The other option is to change the instance type to db.m5 or some other non-T2/T3 type that supports consistent performance.

Here is a more in-depth explanation of the CPU credits and how they are accrued and spent: On clarifying t2 and t3 working conditions?

Hope that helps :)

Solution 2:

  • Single-row INSERTs are 10 times as slow as 100-row INSERTs or LOAD DATA.

  • UUIDs are slow, especially when the table gets large.

  • UNIQUE indexes need to be checked before finishing an iNSERT.

  • Non-unique INDEXes can be done in the background, but they still take some load.

Please provide SHOW CREATE TABLE and the method used for INSERTing. There may be more tips.

Solution 3:

Each time you commit a transaction index(es) need to be updated. The complexity of updating an index is related to the number of rows in the table, so as the number of rows increases, the index update becomes progressively slower.

Assuming you are using InnoDB tables, you can do the following:

SET FOREIGN_KEY_CHECKS = 0;
SET UNIQUE_CHECKS = 0;
SET AUTOCOMMIT = 0;
ALTER TABLE table_name DISABLE KEYS;

Then do the inserts, but batch them so that one statement inserts (e.g.) several dozen rows. Like INSERT INTO table_name VALUES ((<row1 data>), (<row2 data>), ...).
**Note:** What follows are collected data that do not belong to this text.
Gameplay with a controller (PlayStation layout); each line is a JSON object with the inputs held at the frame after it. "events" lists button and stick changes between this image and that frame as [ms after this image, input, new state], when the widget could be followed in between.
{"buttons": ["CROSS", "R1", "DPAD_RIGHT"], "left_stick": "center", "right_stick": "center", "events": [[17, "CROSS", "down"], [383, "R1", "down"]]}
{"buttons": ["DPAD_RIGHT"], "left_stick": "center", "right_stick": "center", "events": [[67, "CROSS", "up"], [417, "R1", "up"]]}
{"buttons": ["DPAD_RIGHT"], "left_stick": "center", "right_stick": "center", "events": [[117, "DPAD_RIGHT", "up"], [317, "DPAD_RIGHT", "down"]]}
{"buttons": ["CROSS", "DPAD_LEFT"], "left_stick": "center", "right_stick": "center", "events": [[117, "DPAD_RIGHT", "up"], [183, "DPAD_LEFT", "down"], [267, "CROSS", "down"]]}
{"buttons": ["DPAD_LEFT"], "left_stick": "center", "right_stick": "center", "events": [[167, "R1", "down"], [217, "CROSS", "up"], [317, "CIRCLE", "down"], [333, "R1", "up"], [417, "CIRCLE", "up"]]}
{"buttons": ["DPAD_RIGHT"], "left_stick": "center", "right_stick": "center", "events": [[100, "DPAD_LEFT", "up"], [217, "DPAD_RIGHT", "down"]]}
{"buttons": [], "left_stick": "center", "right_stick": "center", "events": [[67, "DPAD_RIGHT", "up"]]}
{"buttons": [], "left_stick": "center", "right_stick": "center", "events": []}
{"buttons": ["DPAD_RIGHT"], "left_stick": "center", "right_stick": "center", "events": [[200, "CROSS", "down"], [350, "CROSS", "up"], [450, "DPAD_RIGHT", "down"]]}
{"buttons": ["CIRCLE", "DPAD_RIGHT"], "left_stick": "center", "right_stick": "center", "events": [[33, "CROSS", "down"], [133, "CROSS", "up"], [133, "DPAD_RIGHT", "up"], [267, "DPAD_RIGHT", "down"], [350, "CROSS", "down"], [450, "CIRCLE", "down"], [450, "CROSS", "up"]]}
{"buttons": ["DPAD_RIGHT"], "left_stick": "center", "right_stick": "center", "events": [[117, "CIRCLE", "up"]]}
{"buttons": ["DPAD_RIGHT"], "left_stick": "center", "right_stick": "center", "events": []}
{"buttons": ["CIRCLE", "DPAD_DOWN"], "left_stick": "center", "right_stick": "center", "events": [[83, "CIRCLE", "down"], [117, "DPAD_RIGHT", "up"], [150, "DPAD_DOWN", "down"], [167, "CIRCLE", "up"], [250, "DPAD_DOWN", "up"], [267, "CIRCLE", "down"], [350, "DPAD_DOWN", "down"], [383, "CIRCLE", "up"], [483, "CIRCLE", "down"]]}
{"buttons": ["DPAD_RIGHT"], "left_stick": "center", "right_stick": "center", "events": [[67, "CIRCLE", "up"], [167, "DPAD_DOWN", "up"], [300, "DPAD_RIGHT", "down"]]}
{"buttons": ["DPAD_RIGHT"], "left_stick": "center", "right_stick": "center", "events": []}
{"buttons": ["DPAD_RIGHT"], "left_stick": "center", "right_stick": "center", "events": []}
When the inserts have finished,

ALTER TABLE table_name ENABLE KEYS;
SET UNIQUE_CHECKS = 1;
SET FOREIGN_KEY_CHECKS = 1;
COMMIT;

You can adjust this for your own situation, for example if the number of rows is huge then maybe you want to insert half a million then commit. This assumes your database is not 'live' (i.e. users actively reading/writing to it) while you are doing the inserts, because you're disabling checks that you might otherwise rely on when they enter data.